I am not sure it makes noticable difference, except maybe in mod_ssl
code which has quite a lot of debug logging. But it allows to insert
even more debug logging without sacrificing performance. See below for
an example.
> > loglevel_trace.diff:
> > Introduce additional log levels trace1 ... trace8 above the debug
> > level.
>
> If we're thinking about expanding control of debug messages, my
> inclination would be to work toward allowing independent control of
> messages from different parts of the code or about different
> things, rather than a strict series of increasing levels of
> logging. E.g. maybe today I'd like to see all debug trace from
> authentication, but tomorrow just see SSL stuff.

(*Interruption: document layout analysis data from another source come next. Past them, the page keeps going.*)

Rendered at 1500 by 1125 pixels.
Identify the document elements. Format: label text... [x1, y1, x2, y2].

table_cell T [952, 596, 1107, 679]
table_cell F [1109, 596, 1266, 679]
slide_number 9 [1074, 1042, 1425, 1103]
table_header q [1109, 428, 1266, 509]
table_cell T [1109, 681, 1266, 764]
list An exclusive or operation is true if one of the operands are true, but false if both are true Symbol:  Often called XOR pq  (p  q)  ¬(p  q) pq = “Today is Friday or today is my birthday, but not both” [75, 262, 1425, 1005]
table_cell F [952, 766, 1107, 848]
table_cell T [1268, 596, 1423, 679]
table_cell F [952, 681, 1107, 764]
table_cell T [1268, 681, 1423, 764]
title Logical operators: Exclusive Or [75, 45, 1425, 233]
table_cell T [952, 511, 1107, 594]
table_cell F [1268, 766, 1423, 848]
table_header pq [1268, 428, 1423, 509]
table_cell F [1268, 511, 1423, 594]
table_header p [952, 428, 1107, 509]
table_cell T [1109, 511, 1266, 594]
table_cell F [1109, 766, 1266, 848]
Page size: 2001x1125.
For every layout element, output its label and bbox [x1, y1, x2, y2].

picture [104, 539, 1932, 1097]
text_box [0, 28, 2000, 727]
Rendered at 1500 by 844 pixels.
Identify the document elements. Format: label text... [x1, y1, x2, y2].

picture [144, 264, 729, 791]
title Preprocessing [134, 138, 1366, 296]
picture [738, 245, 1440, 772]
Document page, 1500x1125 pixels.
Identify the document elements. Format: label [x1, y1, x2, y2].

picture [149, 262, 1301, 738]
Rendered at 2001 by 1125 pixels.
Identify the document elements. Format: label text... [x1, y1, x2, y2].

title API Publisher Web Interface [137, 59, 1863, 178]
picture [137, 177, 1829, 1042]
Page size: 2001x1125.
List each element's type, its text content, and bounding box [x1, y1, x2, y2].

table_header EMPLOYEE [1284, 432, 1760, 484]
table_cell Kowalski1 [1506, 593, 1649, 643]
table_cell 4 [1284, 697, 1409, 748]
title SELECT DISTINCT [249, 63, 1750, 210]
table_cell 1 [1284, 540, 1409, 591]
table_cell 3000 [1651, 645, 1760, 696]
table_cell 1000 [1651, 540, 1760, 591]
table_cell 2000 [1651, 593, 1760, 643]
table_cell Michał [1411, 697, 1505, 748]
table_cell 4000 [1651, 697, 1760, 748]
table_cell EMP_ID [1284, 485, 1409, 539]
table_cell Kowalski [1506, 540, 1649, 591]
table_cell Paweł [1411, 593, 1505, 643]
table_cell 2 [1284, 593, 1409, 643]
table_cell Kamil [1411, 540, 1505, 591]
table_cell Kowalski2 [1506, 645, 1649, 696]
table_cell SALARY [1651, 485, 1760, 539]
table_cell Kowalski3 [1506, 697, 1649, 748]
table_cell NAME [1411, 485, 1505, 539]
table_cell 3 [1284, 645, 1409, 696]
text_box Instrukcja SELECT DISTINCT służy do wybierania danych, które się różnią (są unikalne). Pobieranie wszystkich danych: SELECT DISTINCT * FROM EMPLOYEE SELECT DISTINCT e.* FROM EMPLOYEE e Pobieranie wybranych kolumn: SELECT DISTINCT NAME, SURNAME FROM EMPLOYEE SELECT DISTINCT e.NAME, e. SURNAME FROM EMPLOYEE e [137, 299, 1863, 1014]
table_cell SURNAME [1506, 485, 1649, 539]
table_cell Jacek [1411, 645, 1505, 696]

Absolutely. I want to have per-module log levels, too. Adding more log
levels is just a first step and a necessary condition for adding more
debug logging and getting rid of things like RewriteLogLevel and
LogLevelDebugDump. And I thought that small patches are more likely to
get reviewed.
Example use case for more log levels in mod_proxy_http:
level X: log request line sent to backend server and response code
received from backend
level X+1: log things like local port used, timing info for
establishing connection, sending request, receiving response
level X+2: dump all headers sent to backend and all headers received
in response from backend
level X+3: dump complete request sent to backend
level X+4: dump complete request received from backend
Obviously this is not possible with only one debug log level. I am
currently improving the per-module loglevel patch a bit. I am also
looking at per-directory loglevel configuration and separate
additional logfiles. Think of the following use cases:
RewriteLog/RewriteLogLevel equivalent:
Loglevel warn rewrite:warn,logs/rewrite.log=trace4
Logging requests from one client at level debug to debug.log without
affecting the normal error log in any way:
Loglevel warn
<If %{REMOTE_ADDR} = 192.168.1.2 >
Loglevel warn,logs/debug.log=debug
</If>
This will still take some time to get finished, though. Maybe I should
create a svn branch for all the log refactoring work?